Current Research

Investigation of the molecular basis of heterosis by precision proteomics

Despite the importance of heterosis in agriculture, its molecular underpinnings have persisted as an unsolved classical problem in biology since its initial report by Charles Darwin. There are few instances of gene expression outside mid-parental range in hybrids, suggesting a post-transcriptional mechanism for hybrid vigor. We employ precision proteomics to analyze the proteomes of inbred plants and their F1 hybrids. We have identified a novel molecular phenotype of hybrids; the abundance of plastid photosynthetic protein complexes, consisting of subunits encoded by both the nucleus and the plastid, was elevated in the hybrid relative to mid-parent levels, which may account for the greater photosynthetic capacity of hybrids. This pattern was not reflected in RNA-seq data. Furthermore, we have identified a striking positive correlation between expression heterosis (hybrid/mid-parent expression levels) of the plastid ribosome and plant height heterosis (hybrid/mid-parent plant height).
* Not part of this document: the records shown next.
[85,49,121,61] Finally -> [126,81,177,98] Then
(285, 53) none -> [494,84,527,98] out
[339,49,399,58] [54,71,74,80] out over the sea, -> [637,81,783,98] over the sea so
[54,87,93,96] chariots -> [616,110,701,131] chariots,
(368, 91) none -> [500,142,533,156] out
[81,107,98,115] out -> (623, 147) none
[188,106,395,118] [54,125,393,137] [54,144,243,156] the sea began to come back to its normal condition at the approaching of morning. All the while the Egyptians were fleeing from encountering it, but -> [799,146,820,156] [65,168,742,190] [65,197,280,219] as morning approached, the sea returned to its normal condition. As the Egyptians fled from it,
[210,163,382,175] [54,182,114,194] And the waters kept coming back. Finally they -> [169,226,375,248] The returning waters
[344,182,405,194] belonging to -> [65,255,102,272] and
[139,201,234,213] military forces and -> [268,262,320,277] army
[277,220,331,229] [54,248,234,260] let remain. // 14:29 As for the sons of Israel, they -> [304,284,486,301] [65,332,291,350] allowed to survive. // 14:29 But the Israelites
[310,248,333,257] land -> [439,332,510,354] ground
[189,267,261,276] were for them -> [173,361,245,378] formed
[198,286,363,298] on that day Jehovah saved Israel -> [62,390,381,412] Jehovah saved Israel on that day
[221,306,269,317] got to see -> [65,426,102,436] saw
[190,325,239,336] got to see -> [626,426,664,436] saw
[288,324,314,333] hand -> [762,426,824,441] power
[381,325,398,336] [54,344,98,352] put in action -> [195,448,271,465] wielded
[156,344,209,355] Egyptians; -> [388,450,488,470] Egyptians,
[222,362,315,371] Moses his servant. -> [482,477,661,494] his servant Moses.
Additionally, we have found that ethylene biosynthetic enzymes were expressed below mid-parental levels in the hybrid, and an ethylene biosynthesis mutant, acs2/6, partially phenocopied the proteome of the hybrid, indicating that a reduction in ethylene biosynthesis may be upstream of part of the hybrid molecular phenotype.

Past Research

Integration of omic networks in a developmental atlas of maize

Expression of a given gene at the RNA level does not always correlate with expression at the protein level for many organisms. Walley et al. have built an integrated atlas of gene expression and regulatory networks in developing maize, using the same tissue samples to measure the transcriptome, proteome, and phosphoproteome. Coexpression networks from the transcriptome and proteome showed little overlap with each other, even though they showed enrichment of similar pathways. Integration of mRNA, protein, and phosphoprotein datasets improved the predictive power of the gene regulatory networks.​

Identification of the expressome by machine learning on omics data

Accurate annotation of plant genomes remains complex due to the presence of many pseudogenes arising from whole-genome duplication-generated redundancy or the capture and movement of gene fragments by transposable elements. Our new method uses only epigenomic patterns to classify the expression potential of annotated genes and identifies pseudogenes that are difficult to classify based solely on sequence. Genes were divided into those with protein expression, those with mRNA expression, and those that are silent. A large fraction of annotated genes are constitutively silent in one lineage but can be transcribed in others. We refer to the species-wide set of transcribed genes as the expressome and show that it is much larger than the expressible gene set in any individual. Additionally, we find that DNA methylation patterns within the gene body can differentiate between genes that express proteins and genes that express only RNAs.